━━━━━ Information given ━━━━━

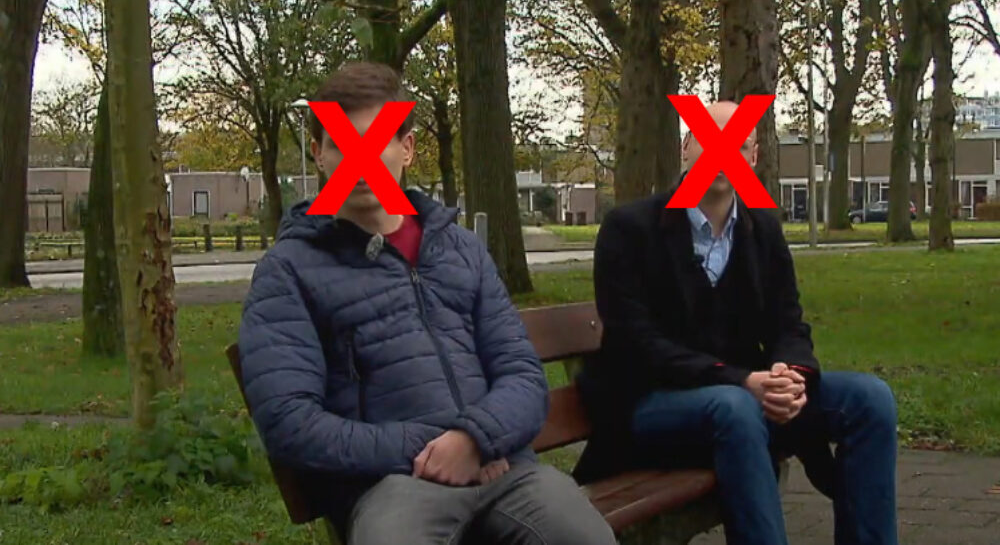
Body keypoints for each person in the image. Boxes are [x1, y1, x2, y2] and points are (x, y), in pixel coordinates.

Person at [238, 62, 615, 545]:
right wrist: (433, 449)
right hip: (392, 486)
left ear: (407, 147)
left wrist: (475, 440)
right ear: (318, 153)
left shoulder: (460, 249)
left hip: (505, 471)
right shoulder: (289, 270)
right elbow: (290, 421)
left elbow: (521, 373)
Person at [574, 101, 898, 545]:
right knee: (735, 407)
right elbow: (638, 343)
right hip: (649, 403)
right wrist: (741, 381)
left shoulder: (762, 229)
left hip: (744, 395)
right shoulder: (630, 229)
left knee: (870, 399)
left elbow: (789, 324)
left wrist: (789, 376)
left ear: (754, 157)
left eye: (738, 145)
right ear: (686, 148)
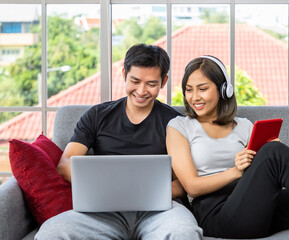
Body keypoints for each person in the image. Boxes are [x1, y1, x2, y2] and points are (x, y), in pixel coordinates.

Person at [166, 55, 289, 239]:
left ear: (224, 89)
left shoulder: (245, 126)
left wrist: (280, 155)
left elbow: (271, 166)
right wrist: (236, 171)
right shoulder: (180, 127)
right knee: (273, 153)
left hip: (259, 206)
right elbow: (192, 187)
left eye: (202, 88)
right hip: (218, 214)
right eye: (189, 89)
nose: (194, 97)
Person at [35, 44, 203, 240]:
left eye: (151, 84)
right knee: (51, 232)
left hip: (161, 210)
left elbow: (185, 182)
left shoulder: (176, 122)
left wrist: (144, 193)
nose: (141, 91)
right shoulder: (97, 116)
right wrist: (109, 189)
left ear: (163, 81)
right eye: (135, 81)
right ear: (124, 74)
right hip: (102, 211)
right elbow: (65, 165)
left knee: (185, 233)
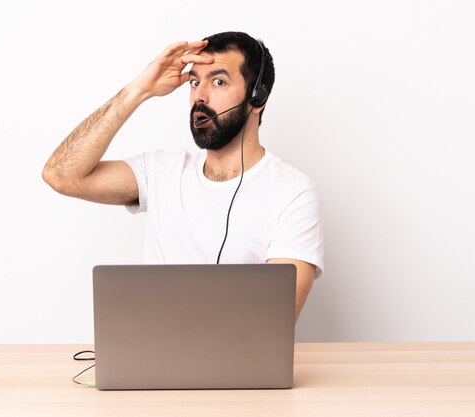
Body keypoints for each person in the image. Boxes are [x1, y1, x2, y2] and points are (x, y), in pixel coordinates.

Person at [42, 31, 323, 319]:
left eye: (218, 81)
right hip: (152, 356)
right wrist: (139, 89)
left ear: (256, 97)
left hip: (238, 360)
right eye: (194, 82)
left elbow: (274, 318)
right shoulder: (160, 172)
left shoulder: (292, 192)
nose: (199, 96)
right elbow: (60, 174)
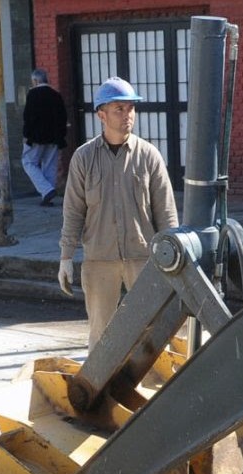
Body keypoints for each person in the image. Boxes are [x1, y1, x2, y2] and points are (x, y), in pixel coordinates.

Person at [58, 76, 179, 347]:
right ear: (101, 115)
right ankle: (101, 389)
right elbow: (74, 211)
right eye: (119, 109)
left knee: (151, 335)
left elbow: (166, 213)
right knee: (102, 338)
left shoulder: (149, 156)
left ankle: (153, 388)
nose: (128, 115)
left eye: (131, 108)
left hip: (144, 260)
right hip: (99, 260)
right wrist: (66, 257)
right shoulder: (83, 158)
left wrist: (173, 259)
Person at [22, 68, 68, 206]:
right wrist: (61, 135)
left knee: (28, 162)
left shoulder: (32, 94)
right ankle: (47, 194)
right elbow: (63, 117)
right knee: (50, 165)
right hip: (54, 137)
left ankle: (46, 190)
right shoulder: (56, 95)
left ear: (35, 81)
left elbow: (28, 117)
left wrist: (26, 135)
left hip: (36, 137)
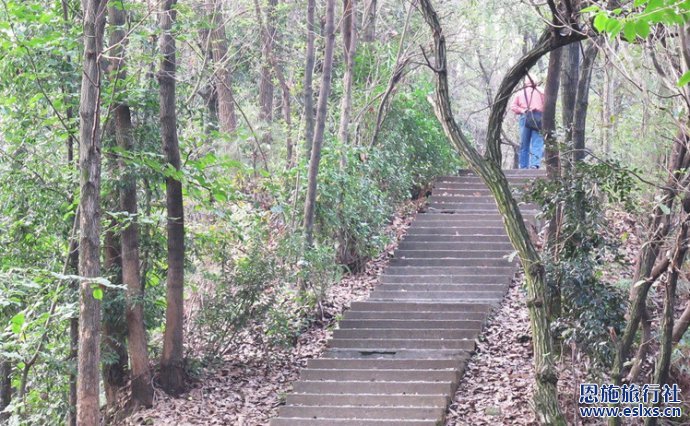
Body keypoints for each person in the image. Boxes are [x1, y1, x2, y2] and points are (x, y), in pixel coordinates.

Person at [510, 77, 545, 169]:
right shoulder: (542, 92)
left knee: (524, 143)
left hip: (525, 117)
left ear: (525, 83)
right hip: (538, 118)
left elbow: (513, 106)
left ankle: (523, 166)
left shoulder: (520, 93)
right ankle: (534, 165)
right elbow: (547, 105)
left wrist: (523, 110)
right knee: (537, 142)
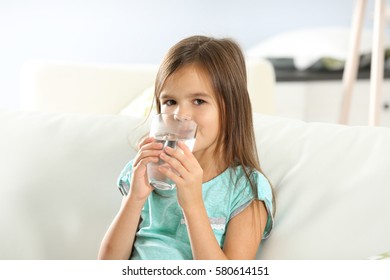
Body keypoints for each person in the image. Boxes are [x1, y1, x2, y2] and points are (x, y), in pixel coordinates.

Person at [98, 35, 274, 260]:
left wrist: (193, 204)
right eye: (170, 102)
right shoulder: (146, 172)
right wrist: (135, 198)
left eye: (199, 101)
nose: (180, 115)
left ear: (231, 109)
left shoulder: (246, 189)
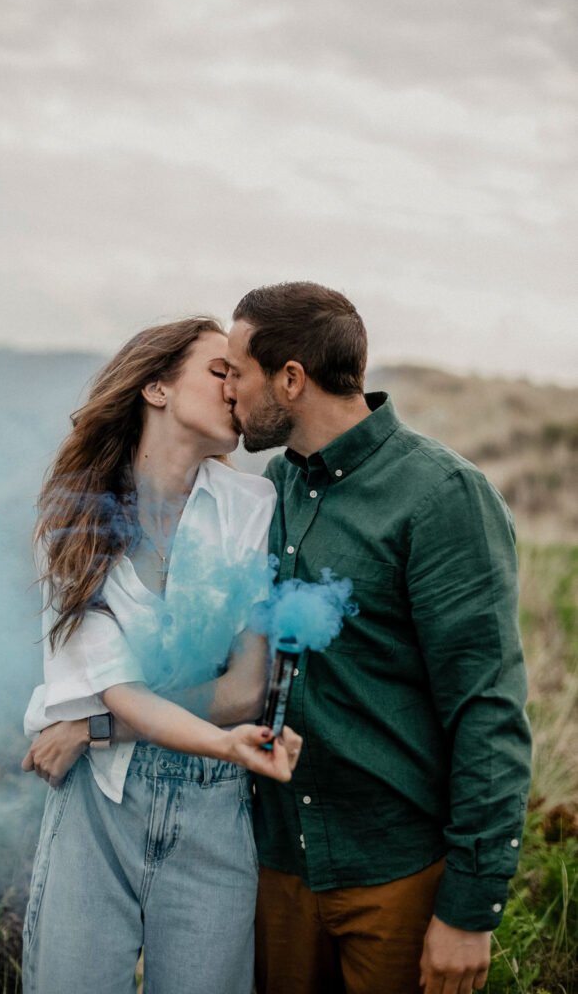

━━━━━

### [Assignment]
A line belongs in the answer if it contains the word "ankle"; copy every such line from the data above.

### [Reply to the task]
right ankle: (101, 389)
left ankle: (153, 388)
right ankle: (47, 194)
left ankle: (46, 190)
left ankle: (523, 166)
right ankle: (534, 165)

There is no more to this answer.